Jean-Marc Châtaigner :

Les défis sont évidemment bien présents mais il me semble qu’on ne doit pas non plus négliger les éléments positifs et les progrès enregistrés. Prenons l’exemple de la MINUSMA cette année : certes, elle a encore été attaquée par des groupes terroristes, mais le nombre de victimes est considérablement moindre en 2018 que les années précédentes, sa robustesse s’est renforcée. Cette force des Nations unies, présente sur la durée pour accompagner l’accord de paix au Mali, a aussi accru la synergie de ses moyens militaires, humanitaires et de développement. Elle accompagne plus efficacement l’Etat malien dans sa stratégie de retour à la paix. De son côté, l’intervention Barkhane contre les groupes terroristes se poursuit et obtient aussi des résultats significatifs. Dans le respect reconnu du droit international humanitaire, son action lui permet progressivement de neutraliser certains éléments très dangereux des groupes terroristes, en coopération avec les différentes armées nationales. Objectivement, nous sommes loin de l’enlisement connu en Afghanistan.

Les défis pour ces différentes forces au Sahel, pour les opérations européennes European Union Training Mission (EUTM) au Mali, EUCAP Sahel Mali et EUCAP Sahel Niger, relèvent de l’intégration. Nous en revenons aux 3 I : comment intégrer le plus intelligemment possible les actions de ces différentes forces pour que leurs efforts soient réellement additionnels ? Comme dans le domaine du développement, il y a là un véritable enjeu de coordination opérationnelle.

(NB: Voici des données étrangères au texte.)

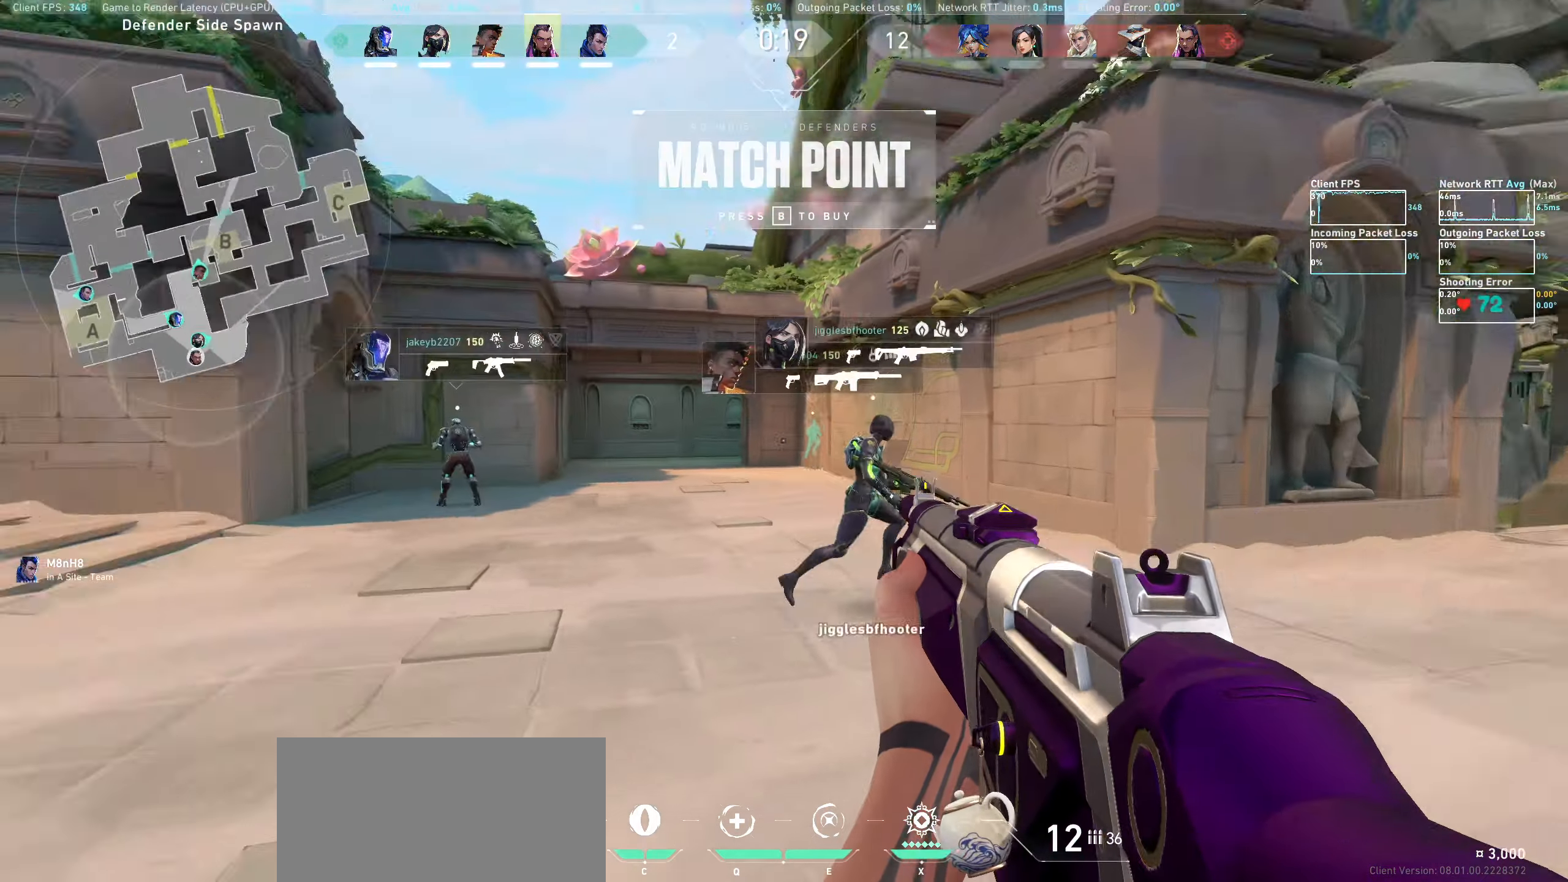
{"keys": ["d"], "mouse": [], "events": []}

Il est important de rappeler le calendrier accéléré du déploiement de la force conjointe du G5 Sahel : le G5 Sahel est créé il y a quatre ans, en février 2014. La décision de mettre en place cette force est prise il y a un an et demi, en février 2017. La mise à disposition de troupes commence à se faire à partir de cette date. La conférence pour mobiliser les ressources pour cette force se tient il y a 9 mois à Bruxelles, en février 2018. L’opérationnalisation, la mise en place de la force et de ses équipements sont des phases qui prennent naturellement du temps. Les armements ne se commandent pas sur une étagère. On n’entre pas chez un industriel de l’armement comme dans une confiserie pour acheter des chocolats, pour se faire livrer immédiatement 10 chars, 20 véhicules blindés ou même 500 gilets pare-balles. Il faut les commander, les fabriquer et les faire correspondre aux spécifications particulières du Sahel, qui ne sont pas évidemment pas les mêmes qu’en France, Sibérie ou Afghanistan. Les commandes publiques doivent respecter les règles de droit avec des appels d’offres et des appels à concurrence. Ces procédures et ces délais de fabrication prennent du temps. Mais je pense que d’ici fin 2019, l’ensemble de cet apport logistique et financier à la force conjointe du G5 Sahel sera en place, avec aussi la mise en place du fonds fiduciaire du G5 Sahel, décidée par les Chefs d’Etat du G5 en février 2018 pour gérer le budget issu des promesses de dons. Nous sommes là en plein cœur du défi suivant : le financement pérenne de la force. Il ne s’agit plus vraiment de mettre en place les promesses de février 2018, mais de s’assurer que nous allons travailler dans la pérennité en faisant en sorte que le G5 Sahel continue à bénéficier d’un soutien international  en 2020 et au-delà. L’UE a déjà annoncé 100 millions d’euros à la conférence de Bruxelles de février 2018 en soutien à la force conjointe, dont une large partie est déjà engagée et même en cours de décaissement, et nous réfléchissons actuellement avec nos partenaires européens à la mise en œuvre de financements pluriannuels qui permettraient de couvrir des besoins ultérieurs.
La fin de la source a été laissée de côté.